Am vergangenen Freitag, 6. Dezember, wurde nun die Teilrevision des kantonalen Richtplans öffentlich aufgelegt und das offizielle Mitwirkungsverfahren somit gestartet. In dessen Rahmen können sich die Bürgerinnen und Bürger bis 14. März 2025 äussern und ihre Stellungnahmen einreichen. Die im Rahmen der Anhörung und öffentlichen Auflage eingegangenen Einwendungen werden vom Kanton ausgewertet und fliessen in die Überarbeitung der Richtplanvorlage ein.
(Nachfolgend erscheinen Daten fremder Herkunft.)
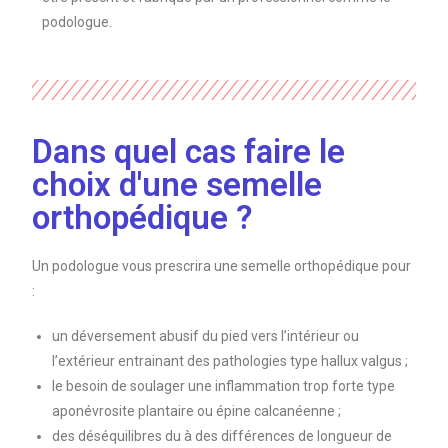
podologue.
Dans quel cas faire le
choix d'une semelle
orthopédique ?
Un podologue vous prescrira une semelle orthopédique pour
:
un déversement abusif du pied vers l’intérieur ou
l’extérieur entrainant des pathologies type hallux valgus ;
le besoin de soulager une inflammation trop forte type
aponévrosite plantaire ou épine calcanéenne ;
des déséquilibres du à des différences de longueur de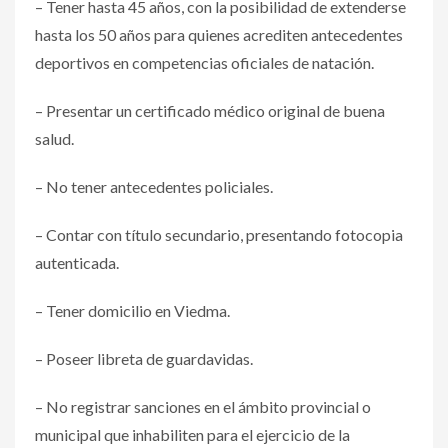
– Tener hasta 45 años, con la posibilidad de extenderse
hasta los 50 años para quienes acrediten antecedentes
deportivos en competencias oficiales de natación.
– Presentar un certificado médico original de buena
salud.
– No tener antecedentes policiales.
– Contar con título secundario, presentando fotocopia
autenticada.
– Tener domicilio en Viedma.
– Poseer libreta de guardavidas.
– No registrar sanciones en el ámbito provincial o
municipal que inhabiliten para el ejercicio de la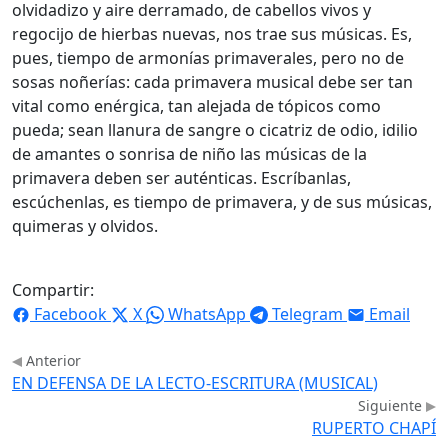
olvidadizo y aire derramado, de cabellos vivos y
regocijo de hierbas nuevas, nos trae sus músicas. Es,
pues, tiempo de armonías primaverales, pero no de
sosas noñerías: cada primavera musical debe ser tan
vital como enérgica, tan alejada de tópicos como
pueda; sean llanura de sangre o cicatriz de odio, idilio
de amantes o sonrisa de niño las músicas de la
primavera deben ser auténticas. Escríbanlas,
escúchenlas, es tiempo de primavera, y de sus músicas,
quimeras y olvidos.
Compartir:
Facebook
X
WhatsApp
Telegram
Email
Anterior
EN DEFENSA DE LA LECTO-ESCRITURA (MUSICAL)
Siguiente
RUPERTO CHAPÍ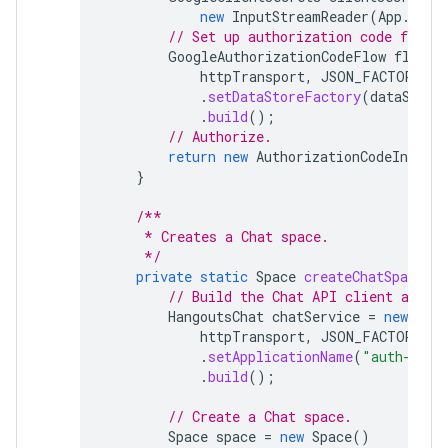
new
InputStreamReader
(
App
.
clas
// Set up authorization code flow.
GoogleAuthorizationCodeFlow
flow
=
httpTransport
,
JSON_FACTORY
,
c
.
setDataStoreFactory
(
dataStore
.
build
();
// Authorize.
return
new
AuthorizationCodeInstall
}
/**
     * Creates a Chat space.
     */
private
static
Space
createChatSpace
(
C
// Build the Chat API client and a
HangoutsChat
chatService
=
new
Hang
httpTransport
,
JSON_FACTORY
,
u
.
setApplicationName
(
"auth-samp
.
build
();
// Create a Chat space.
Space
space
=
new
Space
()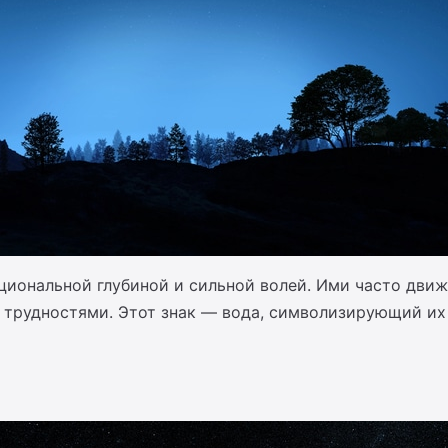
циональной глубиной и сильной волей. Ими часто движ
с трудностями. Этот знак — вода, символизирующий их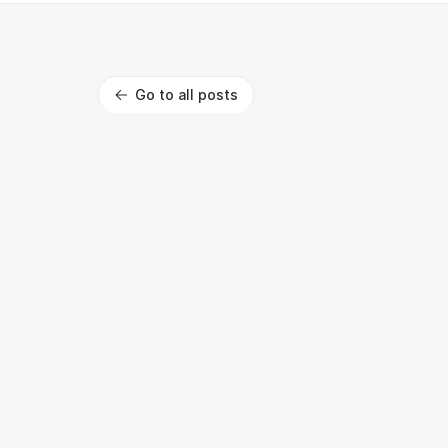
Go to all posts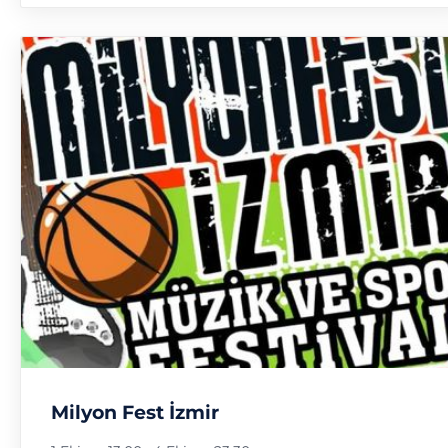
Milyon Fest İzmir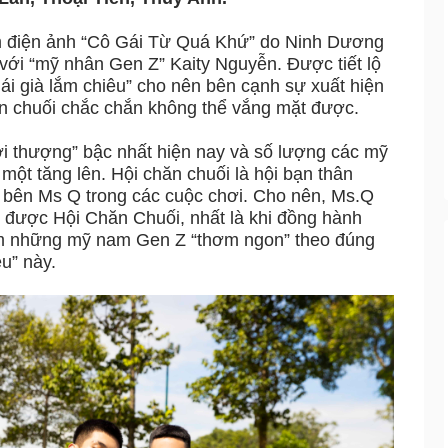
m điện ảnh “Cô Gái Từ Quá Khứ” do Ninh Dương
ới “mỹ nhân Gen Z” Kaity Nguyễn. Được tiết lộ
ái già lắm chiêu” cho nên bên cạnh sự xuất hiện
hăn chuối chắc chắn không thể vắng mặt được.
hời thượng” bậc nhất hiện nay và số lượng các mỹ
một tăng lên. Hội chăn chuối là hội bạn thân
ện bên Ms Q trong các cuộc chơi. Cho nên, Ms.Q
ếu được Hội Chăn Chuối, nhất là khi đồng hành
êm những mỹ nam Gen Z “thơm ngon” theo đúng
u” này.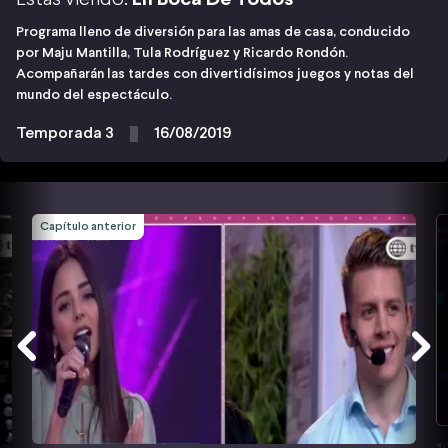
Programa lleno de diversión para las amas de casa, conducido
por Maju Mantilla, Tula Rodríguez y Ricardo Rondón.
Acompañarán las tardes con divertidísimos juegos y notas del
mundo del espectáculo.
Temporada 3
16/08/2019
Capítulo anterior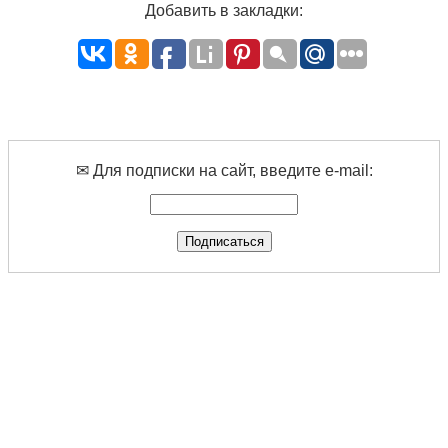
Добавить в закладки:
✉ Для подписки на сайт, введите e-mail: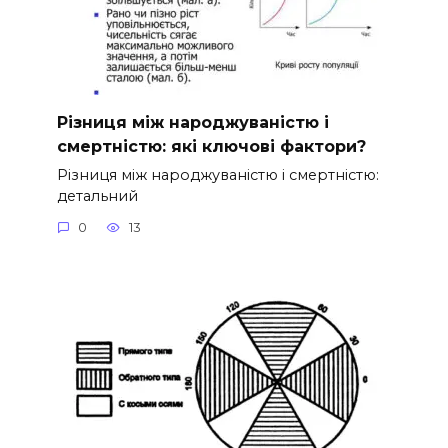
Різниця між народжуваністю і
смертністю: які ключові фактори?
Різниця між народжуваністю і смертністю:
детальний
0
13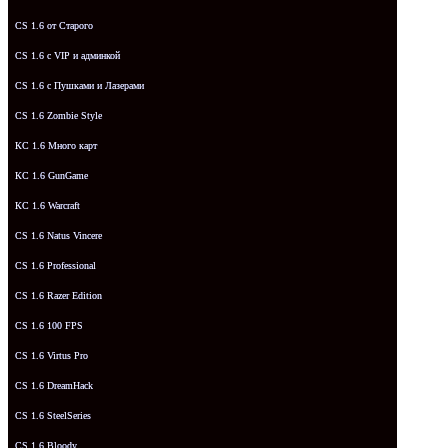
CS 1.6 от Старого
CS 1.6 с VIP и админкой
CS 1.6 с Пушками и Лазерами
CS 1.6 Zombie Style
КС 1.6 Много карт
КС 1.6 GunGame
КС 1.6 Warcraft
CS 1.6 Natus Vincere
CS 1.6 Professional
CS 1.6 Razer Edition
CS 1.6 100 FPS
CS 1.6 Virtus Pro
CS 1.6 DreamHack
CS 1.6 SteelSeries
CS 1.6 Bloody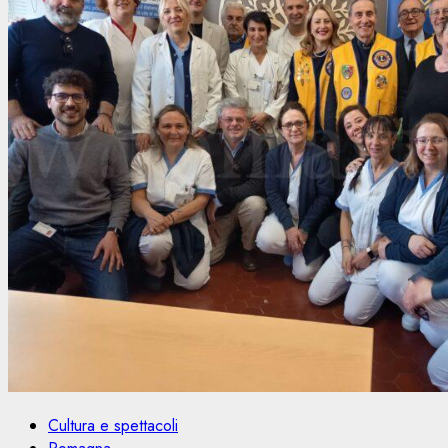
Cultura e spettacoli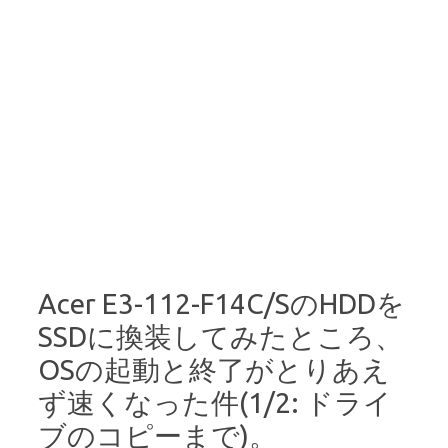
Acer E3-112-F14C/SのHDDを
SSDに換装してみたところ、
OSの起動と終了がとりあえ
ず速くなった件(1/2: ドライ
ブのコピーまで)。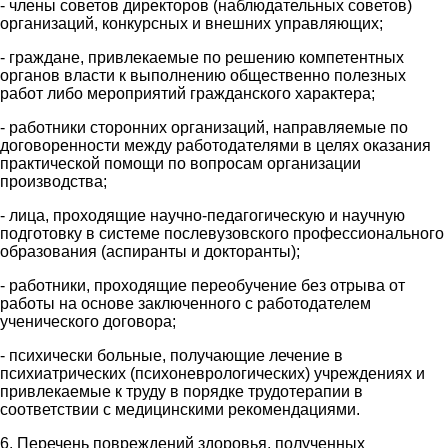
- члены советов директоров (наблюдательных советов)
организаций, конкурсных и внешних управляющих;
- граждане, привлекаемые по решению компетентных
органов власти к выполнению общественно полезных
работ либо мероприятий гражданского характера;
- работники сторонних организаций, направляемые по
договоренности между работодателями в целях оказания
практической помощи по вопросам организации
производства;
- лица, проходящие научно-педагогическую и научную
подготовку в системе послевузовского профессионального
образования (аспиранты и докторанты);
- работники, проходящие переобучение без отрыва от
работы на основе заключенного с работодателем
ученического договора;
- психически больные, получающие лечение в
психиатрических (психоневрологических) учреждениях и
привлекаемые к труду в порядке трудотерапии в
соответствии с медицинскими рекомендациями.
6. Перечень повреждений здоровья, полученных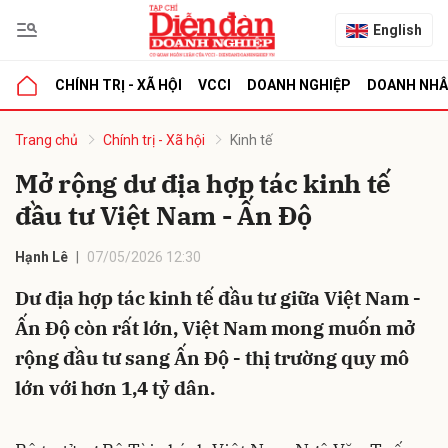
English
CHÍNH TRỊ - XÃ HỘI
VCCI
DOANH NGHIỆP
DOANH NH
bình luận
Trang chủ
Chính trị - Xã hội
Kinh tế
Mở rộng dư địa hợp tác kinh tế
đầu tư Việt Nam - Ấn Độ
Hạnh Lê
07/05/2026 12:30
Dư địa hợp tác kinh tế đầu tư giữa Việt Nam -
Ấn Độ còn rất lớn, Việt Nam mong muốn mở
Hủy
G
rộng đầu tư sang Ấn Độ - thị trường quy mô
lớn với hơn 1,4 tỷ dân.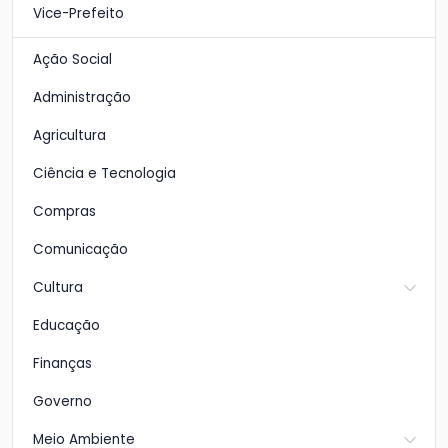
Vice-Prefeito
Ação Social
Administração
Agricultura
Ciência e Tecnologia
Compras
Comunicação
Cultura
Educação
Finanças
Governo
Meio Ambiente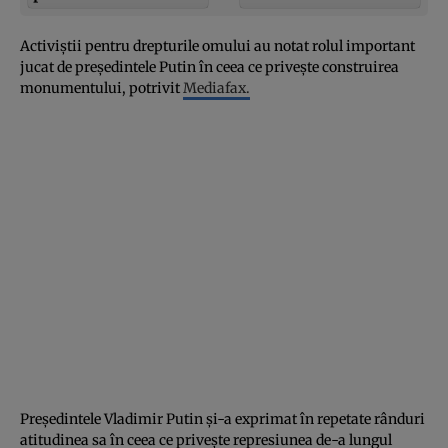
Activiştii pentru drepturile omului au notat rolul important
jucat de preşedintele Putin în ceea ce priveşte construirea
monumentului, potrivit
Mediafax.
Preşedintele Vladimir Putin şi-a exprimat în repetate rânduri
atitudinea sa în ceea ce priveşte represiunea de-a lungul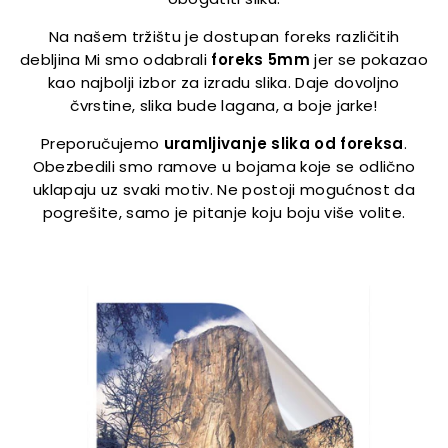
Na našem tržištu je dostupan foreks različitih
debljina Mi smo odabrali
foreks 5mm
jer se pokazao
kao najbolji izbor za izradu slika. Daje dovoljno
čvrstine, slika bude lagana, a boje jarke!
Preporučujemo
uramljivanje slika od foreksa
.
Obezbedili smo ramove u bojama koje se odlično
uklapaju uz svaki motiv. Ne postoji mogućnost da
pogrešite, samo je pitanje koju boju više volite.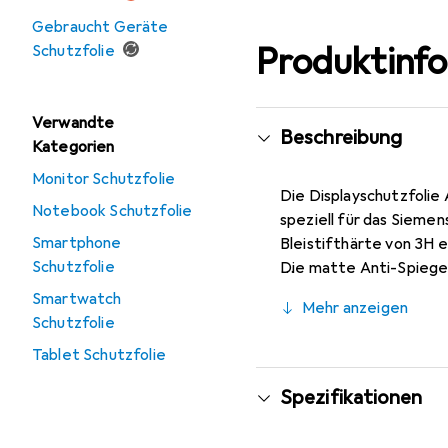
Gebraucht Geräte
Produktinf
Schutzfolie
Verwandte
Beschreibung
Kategorien
Monitor Schutzfolie
Die Displayschutzfolie 
Notebook Schutzfolie
speziell für das Sieme
Smartphone
Bleistifthärte von 3H e
Schutzfolie
Die matte Anti-Spiegelf
direkter Lichteinstrahl
Smartwatch
Mehr anzeigen
Anbringung ermöglicht. 
Schutzfolie
Bedienbarkeit zu beeint
Tablet Schutzfolie
Spezifikationen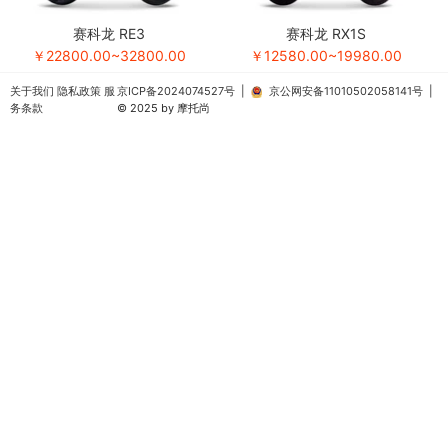
赛科龙 RE3
赛科龙 RX1S
￥22800.00~32800.00
￥12580.00~19980.00
关于我们
隐私政策
服
京ICP备2024074527号
|
京公网安备11010502058141号
|
务条款
© 2025 by 摩托尚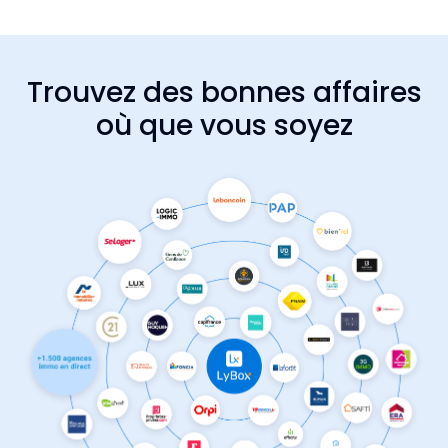
Trouvez des bonnes affaires
où que vous soyez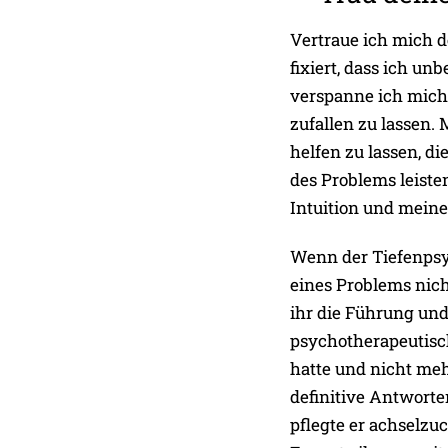
Vertraue ich mich d
fixiert, dass ich un
verspanne ich mich, 
zufallen zu lassen.
helfen zu lassen, d
des Problems leist
Intuition und meine
Wenn der Tiefenpsy
eines Problems nich
ihr die Führung und
psychotherapeutisc
hatte und nicht me
definitive Antworte
pflegte er achselzu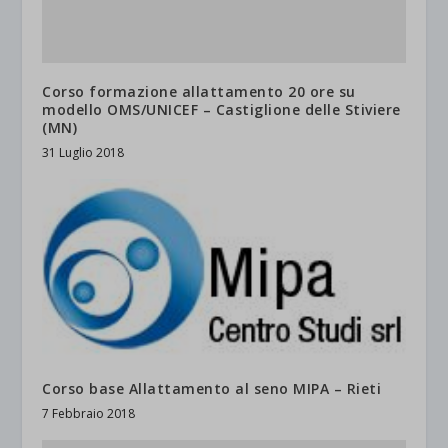
Corso formazione allattamento 20 ore su
modello OMS/UNICEF – Castiglione delle Stiviere
(MN)
31 Luglio 2018
Corso base Allattamento al seno MIPA – Rieti
7 Febbraio 2018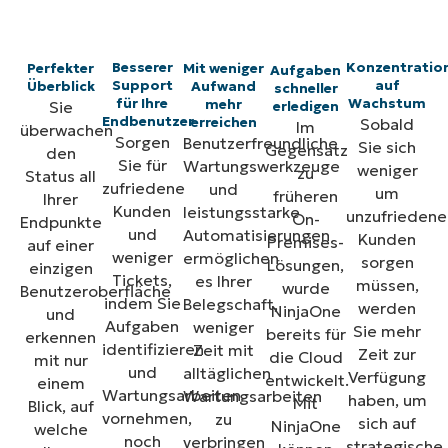
Besserer
Konzentratio
Perfekter
Mit weniger
Aufgaben
Support
auf
Überblick
Aufwand
schneller
für Ihre
Wachstum
mehr
Sie
erledigen
Endbenutzer
Sobald
erreichen
Im
überwachen
Sorgen
Benutzerfreundliche
Sie sich
Gegensatz
den
Sie für
Wartungswerkzeuge
weniger
zu
Status all
zufriedene
und
um
früheren
Ihrer
Kunden
leistungsstarke
unzufriedene
On-
Endpunkte
und
Automatisierungen
Kunden
Premises-
auf einer
weniger
ermöglichen
sorgen
Lösungen,
einzigen
Tickets,
es Ihrer
müssen,
wurde
Benutzeroberfläche
indem Sie
Belegschaft,
werden
NinjaOne
und
Aufgaben
weniger
Sie mehr
bereits für
erkennen
identifizieren
Zeit mit
Zeit zur
die Cloud
mit nur
und
alltäglichen
Verfügung
entwickelt.
einem
Wartungsarbeiten
Wartungsarbeiten
haben, um
Mit
Blick, auf
vornehmen,
zu
sich auf
NinjaOne
welche
noch
verbringen
strategische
Der Fokus liege jetzt auf der Erarbeitung der Einwendungen, für die die Gemeinde nach Auflage des Richtplans 60 Tage Zeit hat, erklärte Dorian Selz. «Unser Ziel ist, 30 Tage nach der Auflage einen Entwurf vorzulegen, der für alle einsehbar ist.» Alle Interessensgruppen, Quartiervereine, Parteien, Organisationen und Interessierte seien aufgerufen, sich zu beteiligen, nachzustossen und die Eingabe der Gemeinde zu unterstützen. Er wies daraufhin hin, dass Zollikon durch die Abklärungen und Erkenntnisse der Experten sehr gut unterwegs sei: «Keine Gemeinde ist im Prozess so weit fortgeschritten wie wir, was uns einen gewissen Vorteil gegenüber den anderen betroffenen Gemeinden gibt.»